━━ LISTED ENTRIES ━━

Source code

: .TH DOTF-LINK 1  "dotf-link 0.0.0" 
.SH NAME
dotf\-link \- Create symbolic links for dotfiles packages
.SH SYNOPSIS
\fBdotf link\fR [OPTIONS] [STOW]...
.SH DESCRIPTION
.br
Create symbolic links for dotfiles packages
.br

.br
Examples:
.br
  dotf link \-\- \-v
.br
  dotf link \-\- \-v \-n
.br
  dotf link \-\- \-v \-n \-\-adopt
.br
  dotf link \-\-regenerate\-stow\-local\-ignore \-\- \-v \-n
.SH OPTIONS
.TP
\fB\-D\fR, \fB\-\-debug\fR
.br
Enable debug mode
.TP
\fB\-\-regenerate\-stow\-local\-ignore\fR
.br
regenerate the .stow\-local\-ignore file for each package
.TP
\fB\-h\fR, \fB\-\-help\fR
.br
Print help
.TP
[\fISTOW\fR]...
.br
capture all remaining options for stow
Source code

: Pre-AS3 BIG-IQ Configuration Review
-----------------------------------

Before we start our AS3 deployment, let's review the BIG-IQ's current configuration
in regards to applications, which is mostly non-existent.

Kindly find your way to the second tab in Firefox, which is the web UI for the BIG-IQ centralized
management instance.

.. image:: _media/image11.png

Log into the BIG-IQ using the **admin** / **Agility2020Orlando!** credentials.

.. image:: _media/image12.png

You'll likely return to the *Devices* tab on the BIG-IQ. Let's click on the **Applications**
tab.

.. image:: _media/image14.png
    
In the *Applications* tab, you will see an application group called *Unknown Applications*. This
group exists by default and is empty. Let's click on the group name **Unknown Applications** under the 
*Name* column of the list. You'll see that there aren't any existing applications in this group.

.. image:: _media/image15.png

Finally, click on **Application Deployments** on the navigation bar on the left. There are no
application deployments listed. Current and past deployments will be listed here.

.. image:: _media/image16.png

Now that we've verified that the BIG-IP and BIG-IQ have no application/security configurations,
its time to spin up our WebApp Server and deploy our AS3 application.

━━━

JOB> All the material above should be copied word for word.

RESULT FOR THIS EXERCISE>
Source code

: .TH DOTF-LINK 1  "dotf-link 0.0.0" 
.SH NAME
dotf\-link \- Create symbolic links for dotfiles packages
.SH SYNOPSIS
\fBdotf link\fR [OPTIONS] [STOW]...
.SH DESCRIPTION
.br
Create symbolic links for dotfiles packages
.br

.br
Examples:
.br
  dotf link \-\- \-v
.br
  dotf link \-\- \-v \-n
.br
  dotf link \-\- \-v \-n \-\-adopt
.br
  dotf link \-\-regenerate\-stow\-local\-ignore \-\- \-v \-n
.SH OPTIONS
.TP
\fB\-D\fR, \fB\-\-debug\fR
.br
Enable debug mode
.TP
\fB\-\-regenerate\-stow\-local\-ignore\fR
.br
regenerate the .stow\-local\-ignore file for each package
.TP
\fB\-h\fR, \fB\-\-help\fR
.br
Print help
.TP
[\fISTOW\fR]...
.br
capture all remaining options for stow
Source code

: Pre-AS3 BIG-IQ Configuration Review
-----------------------------------

Before we start our AS3 deployment, let's review the BIG-IQ's current configuration
in regards to applications, which is mostly non-existent.

Kindly find your way to the second tab in Firefox, which is the web UI for the BIG-IQ centralized
management instance.

.. image:: _media/image11.png

Log into the BIG-IQ using the **admin** / **Agility2020Orlando!** credentials.

.. image:: _media/image12.png

You'll likely return to the *Devices* tab on the BIG-IQ. Let's click on the **Applications**
tab.

.. image:: _media/image14.png
    
In the *Applications* tab, you will see an application group called *Unknown Applications*. This
group exists by default and is empty. Let's click on the group name **Unknown Applications** under the 
*Name* column of the list. You'll see that there aren't any existing applications in this group.

.. image:: _media/image15.png

Finally, click on **Application Deployments** on the navigation bar on the left. There are no
application deployments listed. Current and past deployments will be listed here.

.. image:: _media/image16.png

Now that we've verified that the BIG-IP and BIG-IQ have no application/security configurations,
its time to spin up our WebApp Server and deploy our AS3 application.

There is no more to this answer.